Ikea’s solar-powered Better Shelter lasts six times longer than a typical emergency tent and has already changed the lives of thousands of refugees around the world

When Hind and Saffa Hameed arrived at the Al Jamea’a refugee camp in Baghdad in 2015, having been hounded from their home in Ramadi by Islamic State militants, they had never been so glad to see an Ikea product. It wasn’t a Billy bookcase or Malm bed – but an entire flat-pack refugee shelter. The Swedish furniture giant’s innovation has just been crowned Beazley design of the year 2016 by London’s Design Museum.

“If you compare life in the tents and life in these shelters, it’s a thousand times better,” Saffa, 34, told UNHCR, the UN’s refugee agency. “The tents are like a piece of clothing and they would always move. We lived without any privacy. It was so difficult.”

The family, having been moved from tent to tent, had experienced severe overheating in summer and flooding during Iraq’s rainy season, giving the four young daughters constant diarrhoea. “When the rains came to the camp, the water was about one foot high,” said Hind, 30. “But this shelter is more protected. We have a door we can close and lock. I feel it’s safer and cleaner.”

With years of expertise in squeezing complex items of furniture into the smallest self-assembly package possible, Ikea has come up with a robust 17.5 sq m shelter that fits inside two boxes and can be assembled by four people in just four hours, following the familiar picture-based instructions – substituting the ubiquitous allen key for a hammer, with no extra tools necessary.

Robust … interior of a shelter in Iraq. Photograph: Erik Hagman/Better Shelter

Developed by the not-for-profit Ikea Foundation with UNHCR over the past five years, the Better Shelter consists of a sturdy steel frame clad with insulated polypropylene panels, along with a solar panel on the roof that provides four hours of electric light, or mobile phone charging via a USB port. Crucially, it is firmly anchored to the ground and the walls are stab-proof, a potentially life-saving feature given that such shelters are often sited where violence is rife and gender-based.

Despite the dramatic increase in the number of people being displaced around the world, with UNHCR estimating there are now 2.6 million refugees who have lived in camps for over five years, and some for more than a generation, the typical flimsy tent hasn’t changed much. Cold in winter and sweltering in summer, tents still rely on canvas, ropes and poles. They generally last about six months, leaking when it rains, and blowing away in strong winds.

No missing parts … the shelter in flat-pack form Photograph: Better Shelter

At $1,250, a Better Shelter costs twice as much as a typical emergency tent, but it provides security, insulation and durability, and it lasts for at least three years. Beyond that time, when the plastic panels might degrade, the frame can be reused and clad in whatever local materials are to hand, from mud bricks to corrugated iron.

Since production started in June 2015, over 16,000 have been deployed to crisis locations such as Nepal, where Médecins Sans Frontières used them as clinics following the devastating earthquake. Several thousand have been sent to Iraq, and hundreds to Djibouti to house refugees fleeing Yemen.

“It’s almost like playing with Lego,” says Per Heggenes, CEO of the Ikea Foundation. “You can put it together in different ways to make small clinics or temporary schools.
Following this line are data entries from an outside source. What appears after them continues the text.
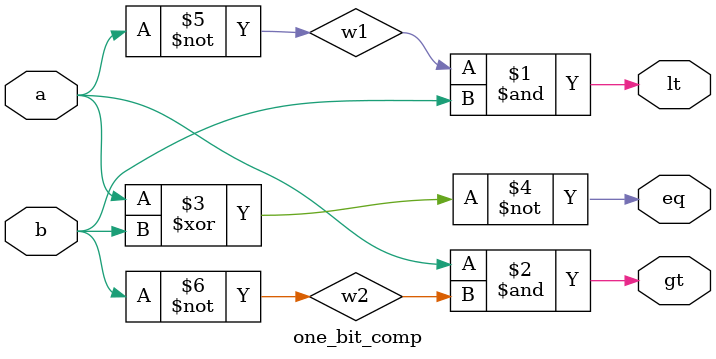
<source format=v>
module four_bit_using_one_bit_comp(
    input  [3:0] a,
    input  [3:0] b,
    output lt,
    output eq,
    output gt
);
    wire [18:1] w;

    // Instantiate 1-bit comparators (MSB to LSB)
    one_bit_comp c1(a[3], b[3], w[1], w[2], w[3]);   // MSB
    one_bit_comp c2(a[2], b[2], w[4], w[5], w[6]);
    one_bit_comp c3(a[1], b[1], w[7], w[8], w[9]);
    one_bit_comp c4(a[0], b[0], w[10], w[11], w[12]); // LSB

    // Combine intermediate results
    and a1(w[13], w[4], w[2]);
    and a2(w[14], w[2], w[6]);
    and a3(w[15], w[2], w[7], w[5]);
    and a4(w[16], w[2], w[9], w[5]);
    and a5(w[17], w[2], w[10], w[5], w[8]);
    and a6(w[18], w[12], w[2], w[5], w[8]);

    // Final output logic
    assign lt = w[1] | w[13] | w[15] | w[17];
    assign gt = w[3] | w[14] | w[16] | w[18];
    assign eq = w[2] & w[5] & w[8] & w[11];  // corrected order
endmodule


//1-bit comparator
module one_bit_comp(
    input a, b,
    output lt, eq, gt
);
    wire w1, w2;

    not n1(w1, a);
    not n2(w2, b);

    assign lt = w1 & b;     // a < b
    assign gt = a & w2;     // a > b
    assign eq = ~(a ^ b);   // a == b (XNOR)
endmodule

</source>
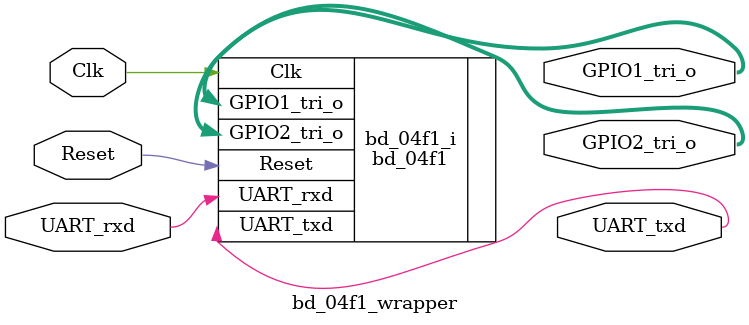
<source format=v>
`timescale 1 ps / 1 ps

module bd_04f1_wrapper
   (Clk,
    GPIO1_tri_o,
    GPIO2_tri_o,
    Reset,
    UART_rxd,
    UART_txd);
  input Clk;
  output [15:0]GPIO1_tri_o;
  output [7:0]GPIO2_tri_o;
  input Reset;
  input UART_rxd;
  output UART_txd;

  wire Clk;
  wire [15:0]GPIO1_tri_o;
  wire [7:0]GPIO2_tri_o;
  wire Reset;
  wire UART_rxd;
  wire UART_txd;

  bd_04f1 bd_04f1_i
       (.Clk(Clk),
        .GPIO1_tri_o(GPIO1_tri_o),
        .GPIO2_tri_o(GPIO2_tri_o),
        .Reset(Reset),
        .UART_rxd(UART_rxd),
        .UART_txd(UART_txd));
endmodule

</source>
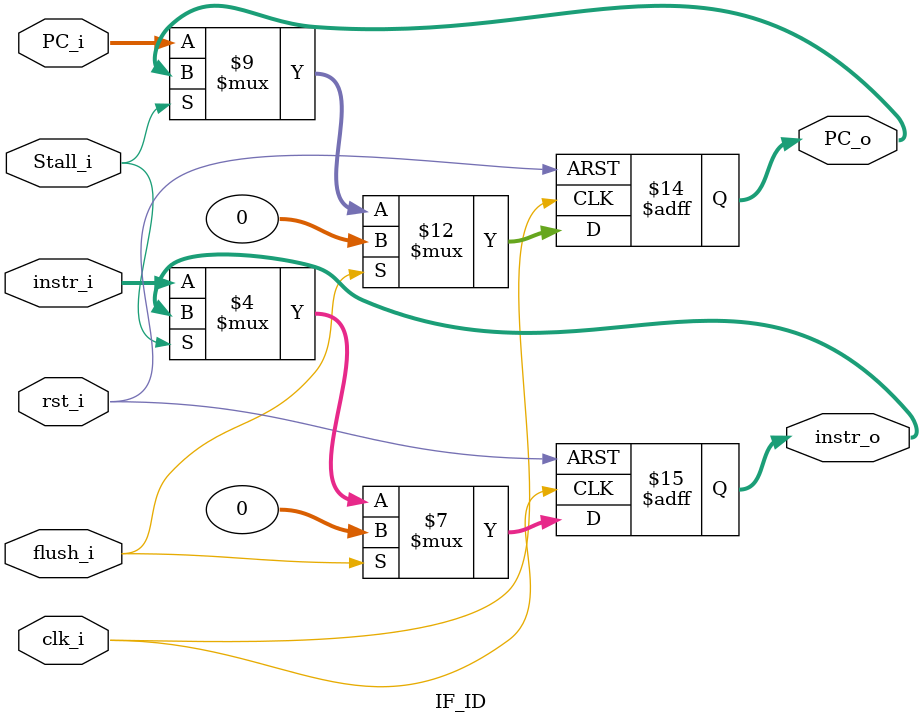
<source format=v>

module IF_ID(
    clk_i, 
    rst_i,
    Stall_i, 
    flush_i, 
    PC_i, 
    instr_i, 
    PC_o, 
    instr_o
);

input clk_i;
input rst_i;
input Stall_i;
input flush_i;
input [31:0] PC_i;
input [31:0] instr_i;

output [31:0] PC_o;
output [31:0] instr_o;

reg [31:0] PC_o;
reg [31:0] instr_o;

always@(posedge clk_i or negedge rst_i) begin
    if(~rst_i) begin
        PC_o <= 32'b0;
        instr_o <= 32'b0;
    end 
    else if(flush_i) begin
        PC_o <= 32'b0;
        instr_o <= 32'b0;
    end 
    else if(!Stall_i) begin
        PC_o <= PC_i;
        instr_o <= instr_i;
    end
end

endmodule


</source>
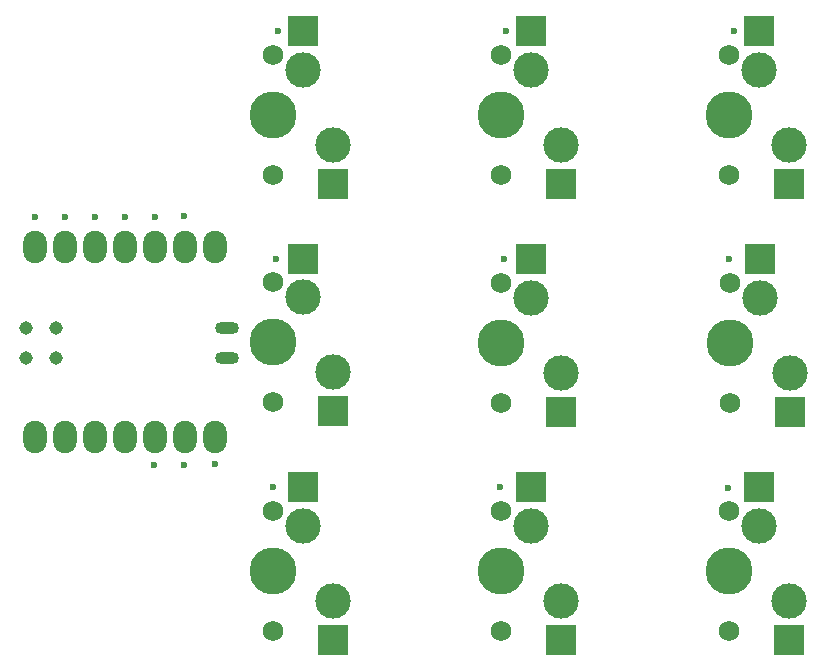
<source format=gbr>
G04 #@! TF.GenerationSoftware,KiCad,Pcbnew,8.0.6*
G04 #@! TF.CreationDate,2025-06-28T13:01:53+01:00*
G04 #@! TF.ProjectId,3x3,3378332e-6b69-4636-9164-5f7063625858,0.1*
G04 #@! TF.SameCoordinates,Original*
G04 #@! TF.FileFunction,Soldermask,Bot*
G04 #@! TF.FilePolarity,Negative*
%FSLAX46Y46*%
G04 Gerber Fmt 4.6, Leading zero omitted, Abs format (unit mm)*
G04 Created by KiCad (PCBNEW 8.0.6) date 2025-06-28 13:01:53*
%MOMM*%
%LPD*%
G01*
G04 APERTURE LIST*
%ADD10C,1.750000*%
%ADD11C,3.000000*%
%ADD12C,3.987800*%
%ADD13R,2.500000X2.550000*%
%ADD14O,1.998980X2.748280*%
%ADD15O,2.032000X1.016000*%
%ADD16C,1.143000*%
%ADD17C,0.600000*%
G04 APERTURE END LIST*
D10*
X114300000Y-33501000D03*
D11*
X116840000Y-34771000D03*
D12*
X114300000Y-38581000D03*
D11*
X119380000Y-41121000D03*
D10*
X114300000Y-43661000D03*
D13*
X116840000Y-31496000D03*
X119380000Y-44423000D03*
D10*
X133604000Y-72136000D03*
D11*
X136144000Y-73406000D03*
D12*
X133604000Y-77216000D03*
D11*
X138684000Y-79756000D03*
D10*
X133604000Y-82296000D03*
D13*
X136144000Y-70131000D03*
X138684000Y-83058000D03*
D10*
X114300000Y-72109000D03*
D11*
X116840000Y-73379000D03*
D12*
X114300000Y-77189000D03*
D11*
X119380000Y-79729000D03*
D10*
X114300000Y-82269000D03*
D13*
X116840000Y-70104000D03*
X119380000Y-83031000D03*
D10*
X133604000Y-33501000D03*
D11*
X136144000Y-34771000D03*
D12*
X133604000Y-38581000D03*
D11*
X138684000Y-41121000D03*
D10*
X133604000Y-43661000D03*
D13*
X136144000Y-31496000D03*
X138684000Y-44423000D03*
D10*
X94996000Y-72109000D03*
D11*
X97536000Y-73379000D03*
D12*
X94996000Y-77189000D03*
D11*
X100076000Y-79729000D03*
D10*
X94996000Y-82269000D03*
D13*
X97536000Y-70104000D03*
X100076000Y-83031000D03*
D10*
X133647066Y-52805000D03*
D11*
X136187066Y-54075000D03*
D12*
X133647066Y-57885000D03*
D11*
X138727066Y-60425000D03*
D10*
X133647066Y-62965000D03*
D13*
X136187066Y-50800000D03*
X138727066Y-63727000D03*
D10*
X94952934Y-33501000D03*
D11*
X97492934Y-34771000D03*
D12*
X94952934Y-38581000D03*
D11*
X100032934Y-41121000D03*
D10*
X94952934Y-43661000D03*
D13*
X97492934Y-31496000D03*
X100032934Y-44423000D03*
D10*
X94996000Y-52778000D03*
D11*
X97536000Y-54048000D03*
D12*
X94996000Y-57858000D03*
D11*
X100076000Y-60398000D03*
D10*
X94996000Y-62938000D03*
D13*
X97536000Y-50773000D03*
X100076000Y-63700000D03*
D10*
X114300000Y-52805000D03*
D11*
X116840000Y-54075000D03*
D12*
X114300000Y-57885000D03*
D11*
X119380000Y-60425000D03*
D10*
X114300000Y-62965000D03*
D13*
X116840000Y-50800000D03*
X119380000Y-63727000D03*
D14*
X74788490Y-49749710D03*
X77328490Y-49749710D03*
X79868490Y-49749710D03*
X82408490Y-49749710D03*
X84948490Y-49749710D03*
X87488490Y-49749710D03*
X90028490Y-49749710D03*
X90028490Y-65914270D03*
X87488490Y-65914270D03*
X84948490Y-65914270D03*
X82408490Y-65914270D03*
X79868490Y-65914270D03*
X77328490Y-65914270D03*
X74788490Y-65914270D03*
D15*
X91106310Y-56616590D03*
X91106310Y-59166590D03*
D16*
X74102123Y-56615393D03*
X74102123Y-59155393D03*
X76642123Y-56615393D03*
X76642123Y-59155393D03*
D17*
X95377000Y-31469000D03*
X79883000Y-47244000D03*
X133985000Y-31469000D03*
X74803000Y-47244000D03*
X95250000Y-50773000D03*
X82448400Y-47244000D03*
X114681000Y-31469000D03*
X77343000Y-47244000D03*
X133604000Y-50773000D03*
X87477600Y-47193200D03*
X84988400Y-47244000D03*
X114554000Y-50773000D03*
X94945200Y-70104000D03*
X84937600Y-68224400D03*
X114198400Y-70104000D03*
X87477600Y-68224400D03*
X90068400Y-68173600D03*
X133502400Y-70154800D03*
M02*

</source>
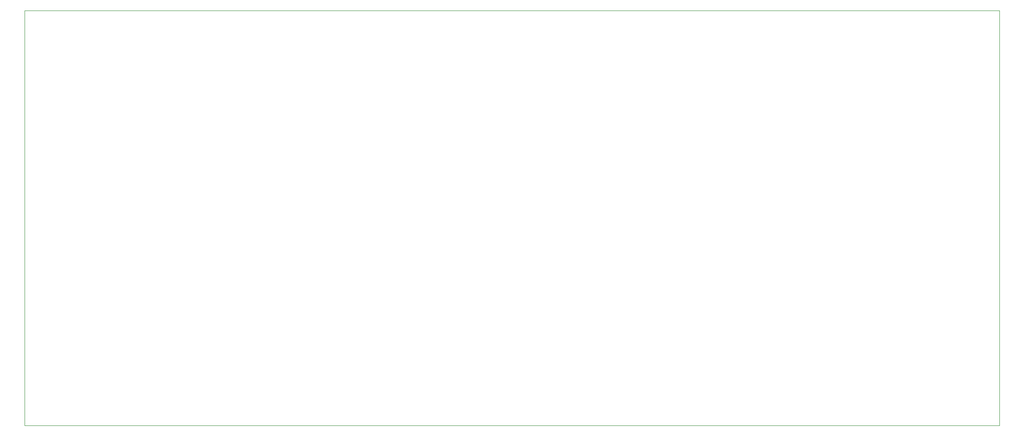
<source format=gbr>
%TF.GenerationSoftware,KiCad,Pcbnew,7.0.7*%
%TF.CreationDate,2023-10-16T15:11:45+02:00*%
%TF.ProjectId,GradientAmplifierFilter_V3,47726164-6965-46e7-9441-6d706c696669,rev?*%
%TF.SameCoordinates,Original*%
%TF.FileFunction,Profile,NP*%
%FSLAX46Y46*%
G04 Gerber Fmt 4.6, Leading zero omitted, Abs format (unit mm)*
G04 Created by KiCad (PCBNEW 7.0.7) date 2023-10-16 15:11:45*
%MOMM*%
%LPD*%
G01*
G04 APERTURE LIST*
%TA.AperFunction,Profile*%
%ADD10C,0.100000*%
%TD*%
G04 APERTURE END LIST*
D10*
X38100000Y-52070000D02*
X226060000Y-52070000D01*
X226060000Y-132080000D01*
X38100000Y-132080000D01*
X38100000Y-52070000D01*
M02*

</source>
A family could also take it apart and take it with them, using the shelter as a framework around which to build with local materials.”

The design, which has been showered with international accolades, is already housed in the permanent collection of the Museum of Modern Art in New York, but the project hasn’t always had an easy ride. It made headlines in 2015 when Zurich ordered 62 to house asylum-seekers, but found it couldn’t use them because they were “fire hazards”.

Ikea prototypes at Kobe refugee camp in Ethiopia in 2013. Photograph: Åsa Sjöström/Ikea foundation

“The shelters were never designed to meet Swiss fire regulations,” says Märta Terne of Better Shelter, “or to be used indoors as the city proposed. The humanitarian aid world doesn’t adhere to the same safety standards as you would for permanent buildings in Europe made of concrete and stone. But there are strict rules about the distance between shelters and no cooking is allowed inside.”

Dr Tom Corsellis, executive director of NGO Shelter Centre, is impressed, having seen the shelters in action in Iraq and Greece. “Private-sector innovation in the humanitarian world often has a bad name,” he says. “There’s a sense that they keep throwing us gadgets and gizmos we don’t need. But the Better Shelter is a real improvement – from its flexibility to it being the only shelter of its kind you can actually stand up in. It’s big enough for children to do homework in and adults to do some kind of home-based enterprise. It offers a chance for basic, dignified living.”

And Ikea promises the kits come with no missing parts.

The designs of the year are on show at the Design Museum, London, until 19 February.